For years websites have exchanged links with one another to enhance their search engine rankings, but are we about to see reciprocal shares, likes and +1′s replace the reciprocal link exchange.
Back in the early days of search, reciprocal linking between websites was a worthy tactic to enhance ones websites rankings. That was until Google released an algorithm update that detected and de-valued the links between both parties.
Yet ranking hungry webmasters still spend hours sending out reciprocal link exchange emails, mainly using machines now.
With engagement signals with content and social increasingly influencing the search results, will webmasters shift tactic and begin to exchange shares, likes and +1′s to try and artificially enhance their websites rankings?
Imagine it, rather than receiving an email asking to exchange links, it’s shares, likes and +1′s instead:
I found your website while searching on Google for [xyz business] and think that our websites have a similar theme.
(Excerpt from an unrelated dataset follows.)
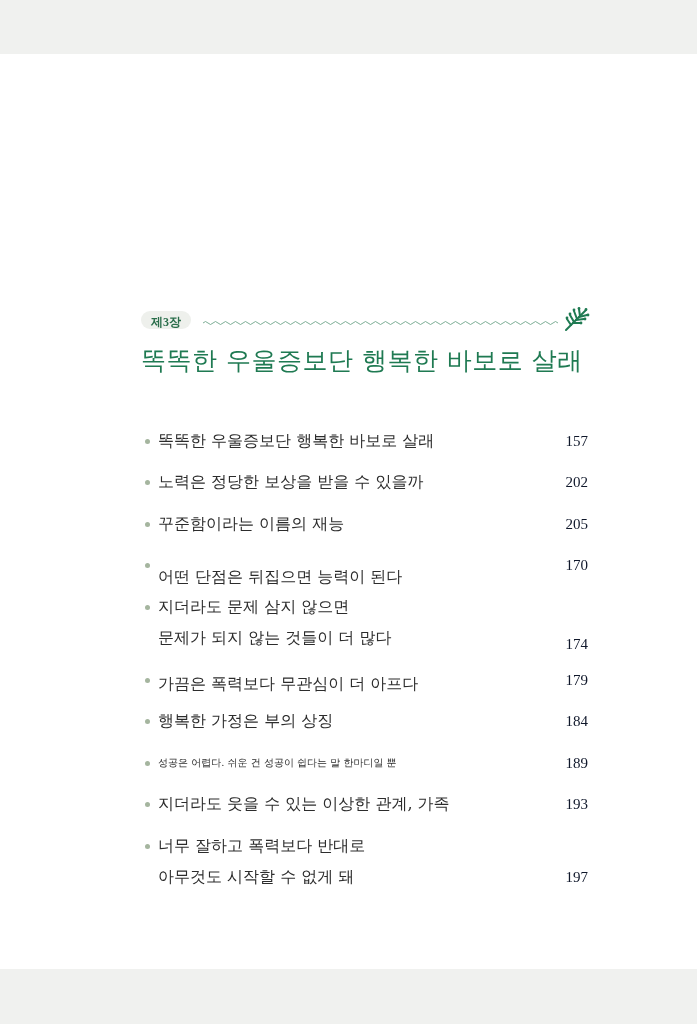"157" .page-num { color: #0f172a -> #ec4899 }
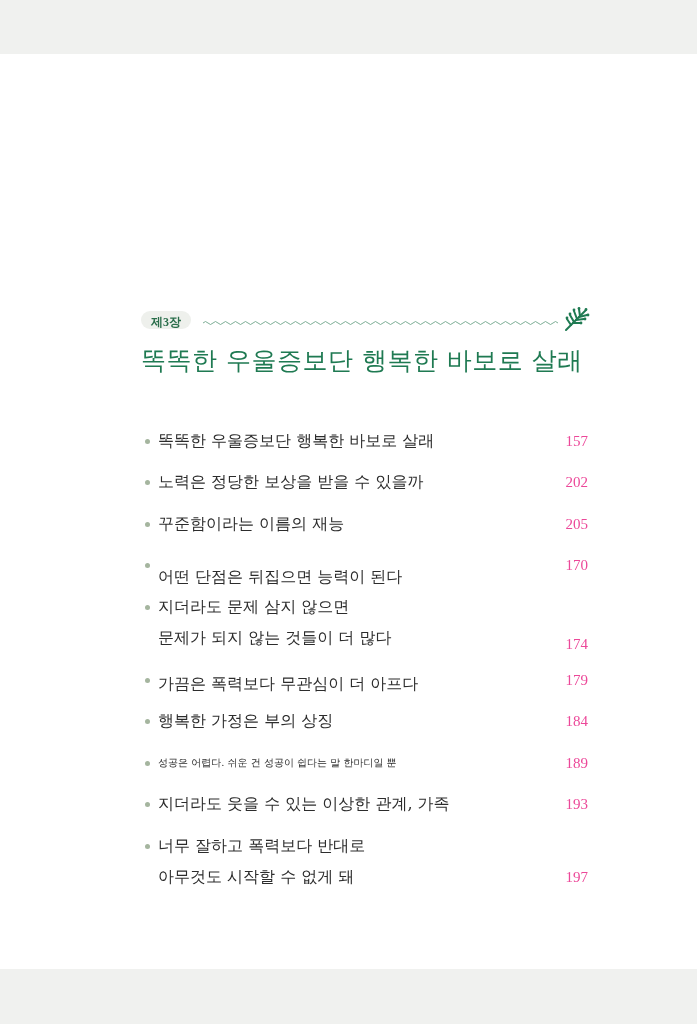"184" span.page-num { text: 184 -> 312 }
Would you like to exchange shares, likes or +1′s with my website? In return, we will share your website on our social networks.
As you know, shares influence your Google search engine rankings, benefiting your websites traffic. Once you have shared our website, take a screengrab and send it to us and we’ll do the same.
Basically, you +1 my website and I’ll +1 yours. For confirmation, webmaster asks you to send a screengrab. It haven’t received an email like this yet, but it pains me to think this will occur. More unsolicited email’s draining resource.
Search Engine Stance
Stepping into Bing and Google’s shoes, should I be worried? Will people be able to enhance the search results without merit? I don’t think so.
The main difference for me between exchange links and engagement like +1′s and shares is that it’s in public eye. Reciprocal links are often buried, out of the click-stream – another reason search engines don’t’ value reciprocals.
Shares on the other hand are very public. For example, sharing another’s website on Facebook is publically vouching for that website. You’re saying to all your fans that you like it. If it sells drugs, wants to enlarge your man-bits, or is generally low quality and poor, you cannot hide that deep within a websites architecture – everyone who follows you may end up changing their opinion of your website. That isn’t good reputation management. I could be wrong here; this may actually be going on now and i’m just not cool enough to know about it.
What do you think, will the reciprocal link exchange evolve with modern day search engines and change tactic looking at exchanging shares, likes and +1′s instead?